Search the listing for the word "https". Copy every line where it is found.

● ● ● ● ● ● ●

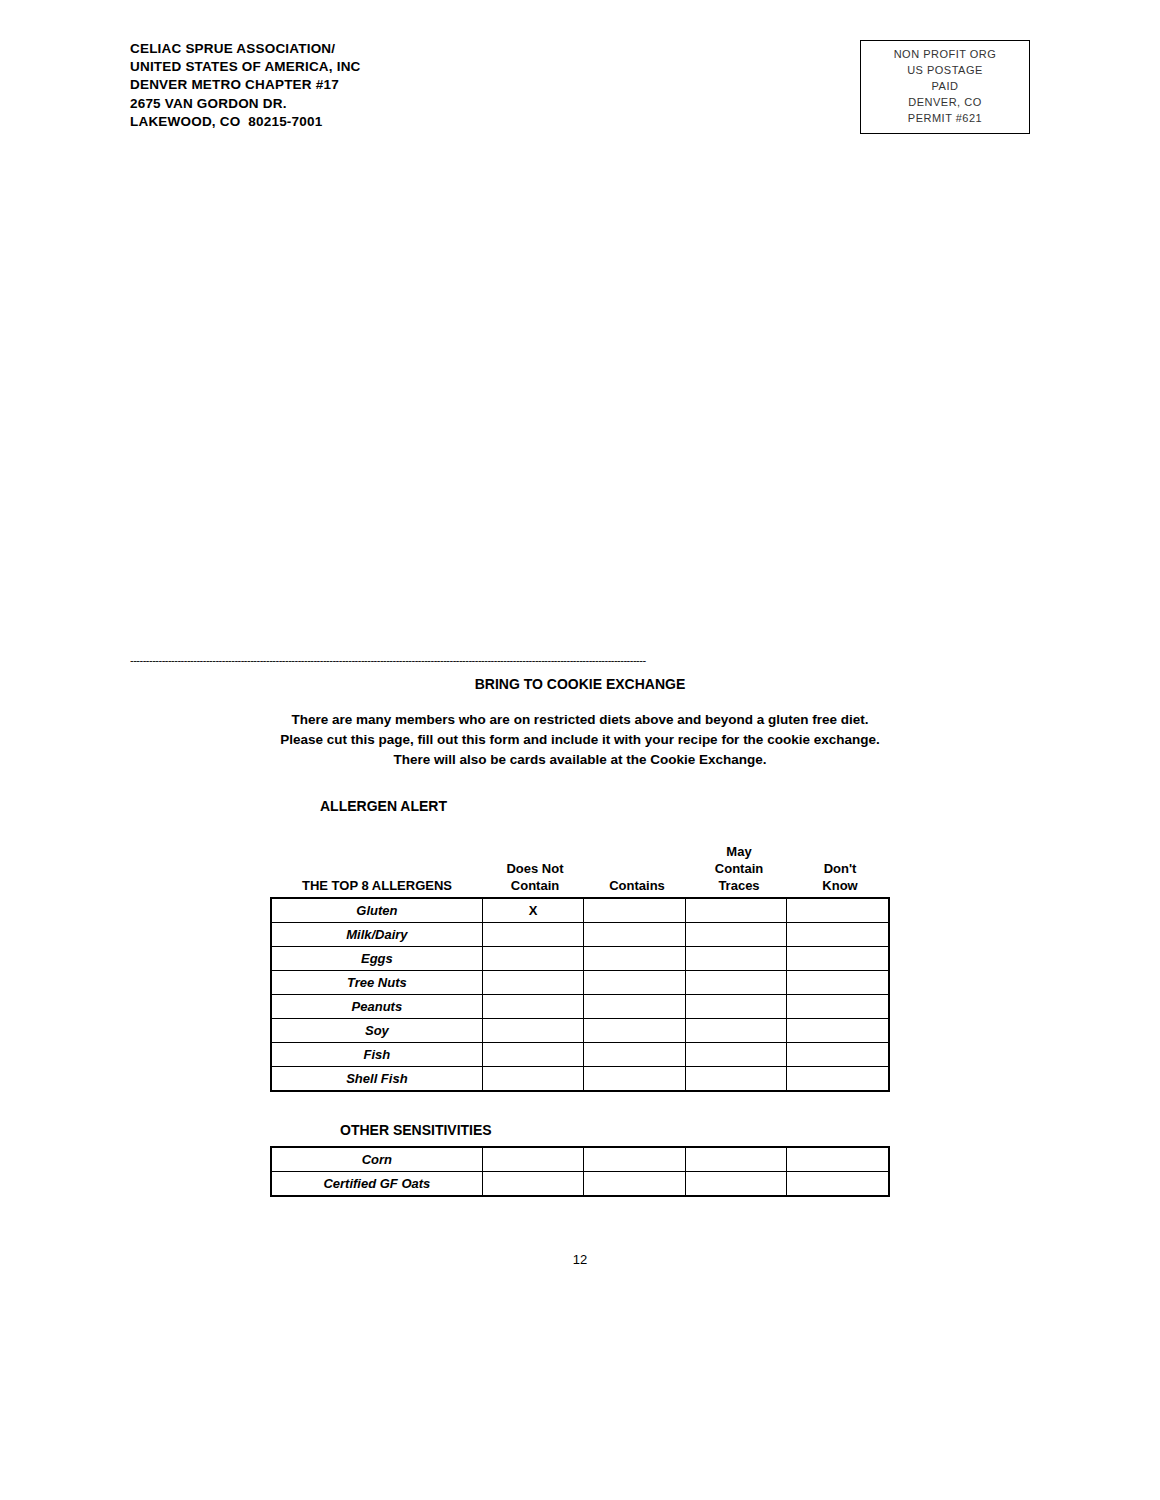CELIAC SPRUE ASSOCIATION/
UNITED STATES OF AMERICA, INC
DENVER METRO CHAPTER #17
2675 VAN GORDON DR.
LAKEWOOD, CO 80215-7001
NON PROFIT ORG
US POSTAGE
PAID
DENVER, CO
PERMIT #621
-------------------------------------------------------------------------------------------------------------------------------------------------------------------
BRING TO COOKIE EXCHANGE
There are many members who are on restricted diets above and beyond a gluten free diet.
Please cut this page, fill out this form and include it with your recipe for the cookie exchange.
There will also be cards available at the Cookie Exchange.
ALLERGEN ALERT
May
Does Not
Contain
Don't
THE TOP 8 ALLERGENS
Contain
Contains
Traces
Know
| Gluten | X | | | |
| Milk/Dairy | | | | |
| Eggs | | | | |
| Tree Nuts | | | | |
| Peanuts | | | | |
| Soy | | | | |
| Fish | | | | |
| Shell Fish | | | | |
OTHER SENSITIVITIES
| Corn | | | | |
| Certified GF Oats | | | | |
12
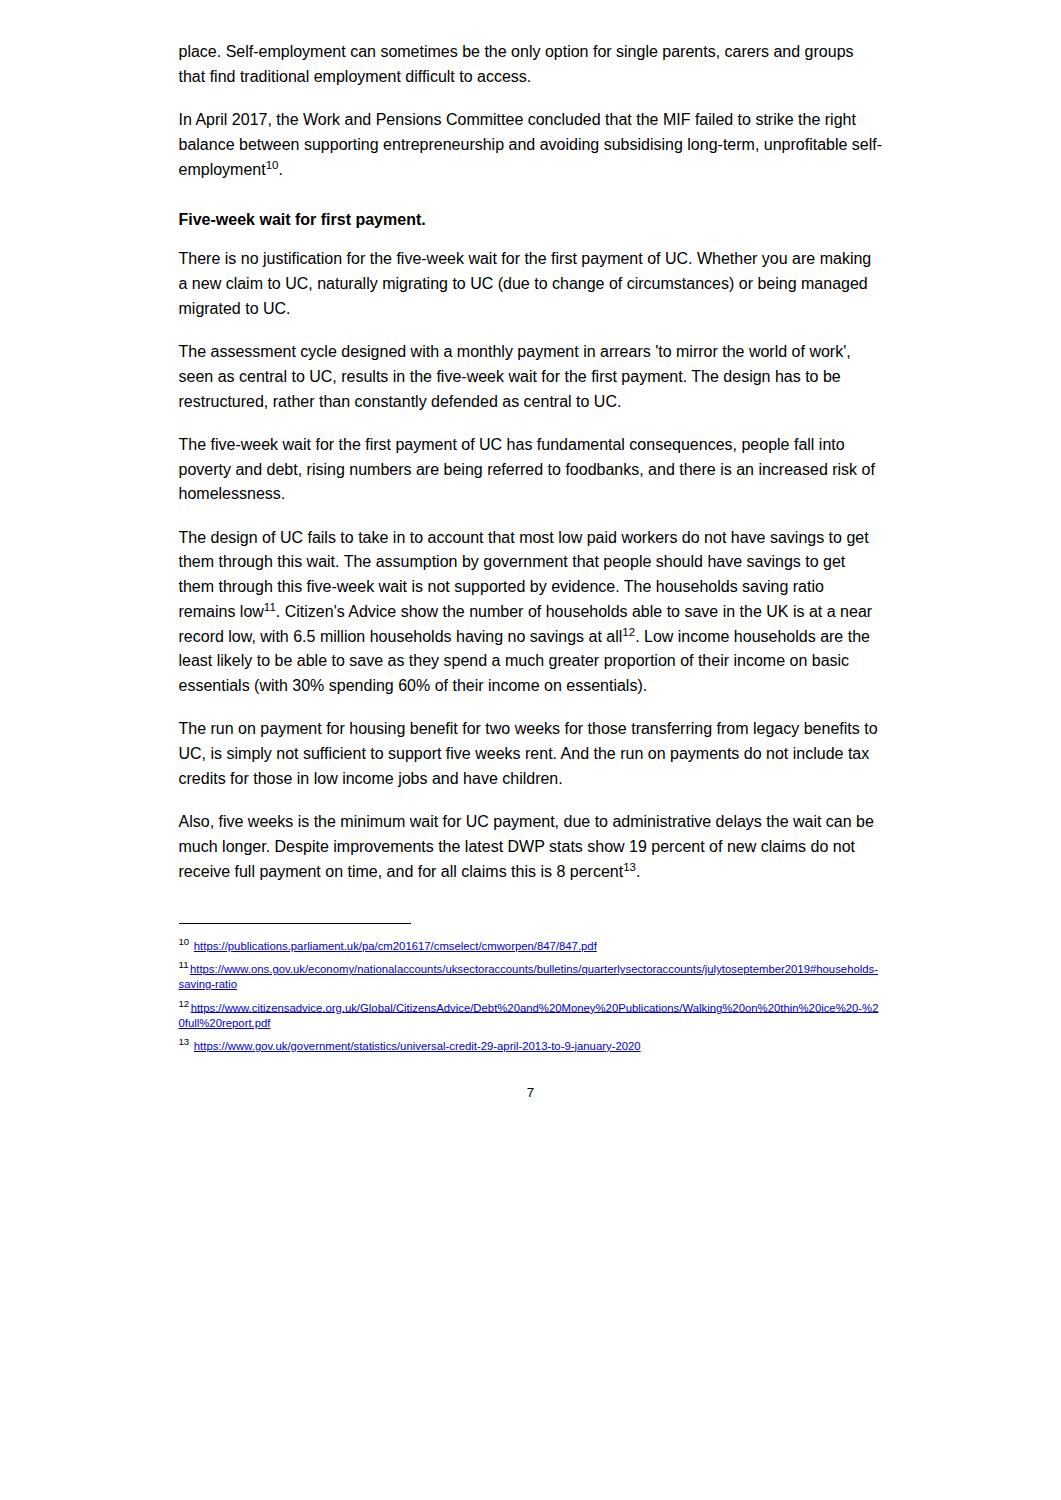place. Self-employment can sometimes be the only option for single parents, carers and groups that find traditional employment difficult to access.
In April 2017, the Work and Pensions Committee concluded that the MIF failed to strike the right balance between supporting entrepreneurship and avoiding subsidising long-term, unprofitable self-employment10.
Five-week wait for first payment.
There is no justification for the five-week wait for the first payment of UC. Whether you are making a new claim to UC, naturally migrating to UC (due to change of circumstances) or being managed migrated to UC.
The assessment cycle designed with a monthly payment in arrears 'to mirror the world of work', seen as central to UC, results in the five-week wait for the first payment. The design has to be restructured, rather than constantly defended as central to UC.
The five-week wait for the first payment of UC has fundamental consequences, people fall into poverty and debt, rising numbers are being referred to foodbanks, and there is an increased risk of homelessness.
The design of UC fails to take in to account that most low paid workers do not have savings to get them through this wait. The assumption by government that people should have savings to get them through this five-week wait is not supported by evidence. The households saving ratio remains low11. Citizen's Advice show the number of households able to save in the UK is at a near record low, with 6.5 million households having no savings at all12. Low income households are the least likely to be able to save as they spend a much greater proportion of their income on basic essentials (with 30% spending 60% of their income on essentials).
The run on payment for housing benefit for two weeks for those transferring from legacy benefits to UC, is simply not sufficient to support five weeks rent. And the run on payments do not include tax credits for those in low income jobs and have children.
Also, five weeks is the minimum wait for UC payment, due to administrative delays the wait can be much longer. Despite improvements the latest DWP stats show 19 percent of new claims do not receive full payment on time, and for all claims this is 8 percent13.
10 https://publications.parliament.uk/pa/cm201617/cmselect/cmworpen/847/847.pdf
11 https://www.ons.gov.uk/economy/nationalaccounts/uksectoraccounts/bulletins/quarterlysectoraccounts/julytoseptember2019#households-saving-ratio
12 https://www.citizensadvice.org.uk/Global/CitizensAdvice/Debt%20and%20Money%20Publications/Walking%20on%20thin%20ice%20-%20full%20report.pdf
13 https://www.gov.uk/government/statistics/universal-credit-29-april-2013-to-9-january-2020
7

● ● ● ● ● ● ●

### EXERCISE RESULT
10 https://publications.parliament.uk/pa/cm201617/cmselect/cmworpen/847/847.pdf
11 https://www.ons.gov.uk/economy/nationalaccounts/uksectoraccounts/bulletins/quarterlysectoraccounts/julytoseptember2019#households-saving-ratio
12 https://www.citizensadvice.org.uk/Global/CitizensAdvice/Debt%20and%20Money%20Publications/Walking%20on%20thin%20ice%20-%20full%20report.pdf
13 https://www.gov.uk/government/statistics/universal-credit-29-april-2013-to-9-january-2020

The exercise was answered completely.